Quels sont les trois qualités que tout cuisinier devrait avoir pour bien faire son travail?
«L’humilité avant tout. Une bonne dose d’expérience bien sûr, parce que si tu veux faire un type de restauration d’excellence, tu dois avoir une formation qui te permet d’interprêter les recettes par exemple. Et puis être généreux, tu dois transmettre ton savoir à tes collaborateurs.».

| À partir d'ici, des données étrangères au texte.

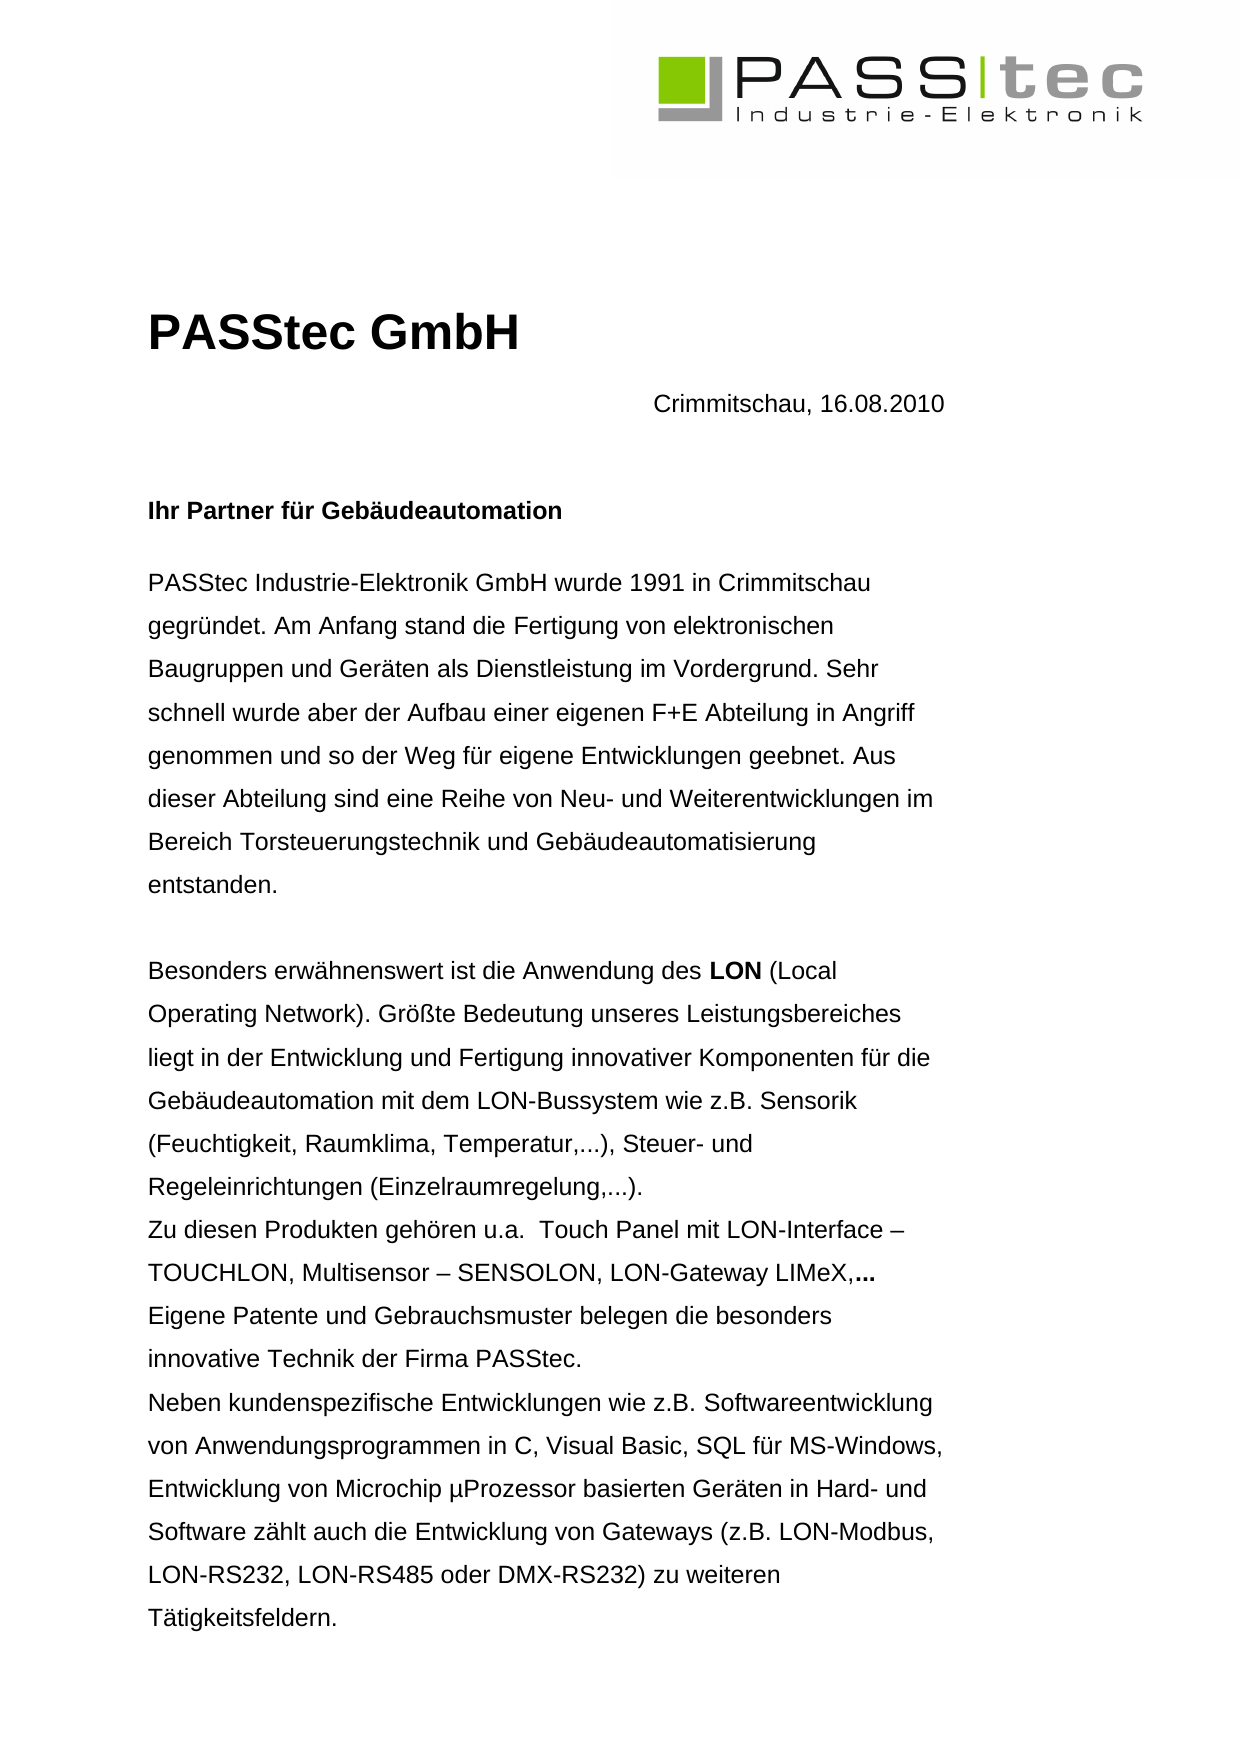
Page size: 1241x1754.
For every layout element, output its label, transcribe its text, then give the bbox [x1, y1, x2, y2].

subtitle Ihr Partner für Gebäudeautomation [148, 496, 945, 524]
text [148, 568, 945, 1632]
text Crimmitschau, 16.08.2010 [148, 389, 945, 417]
picture [611, 0, 1241, 179]
text PASStec GmbH [148, 302, 945, 360]
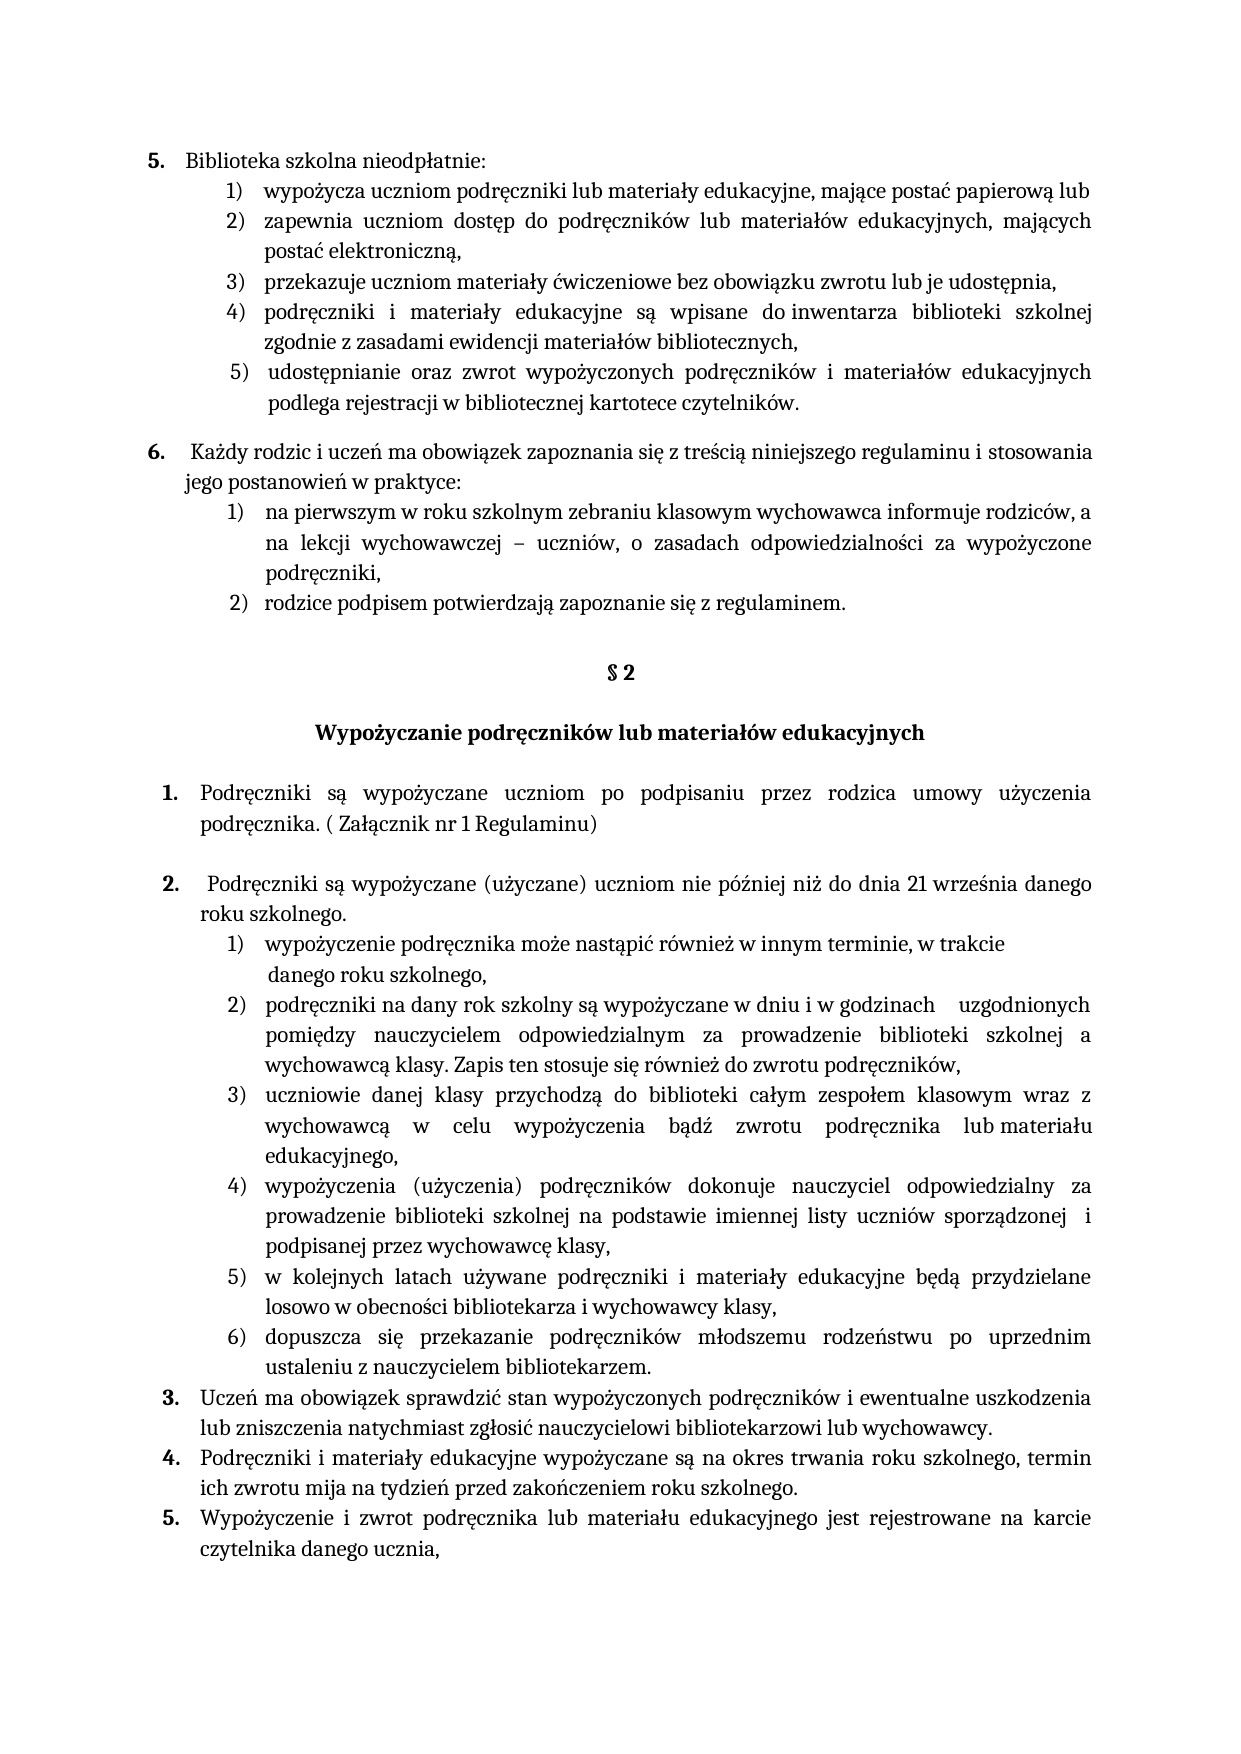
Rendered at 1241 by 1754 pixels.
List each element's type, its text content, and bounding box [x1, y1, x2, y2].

Une cuisine simple, mais bien étudiée, où règne la règle du produit local, de saison et de qualité, celui qui contient en lui les arômes et l’âme d’un pays comme Sciafani, de l’entreterre sicilien, parce que, pour citer les mots du cuisinier Giuseppe Costantino: Donne-moi à manger des produits locaux, réimaginés, oui, mais avec des saveurs vraies, sans altérations ». Aujourd’hui, le client veut savoir ce qu’il mange. Quel morceau de viande, ce doit être de la viande. Tu vas choisir la meilleure matière première, mais le plat doit être celui.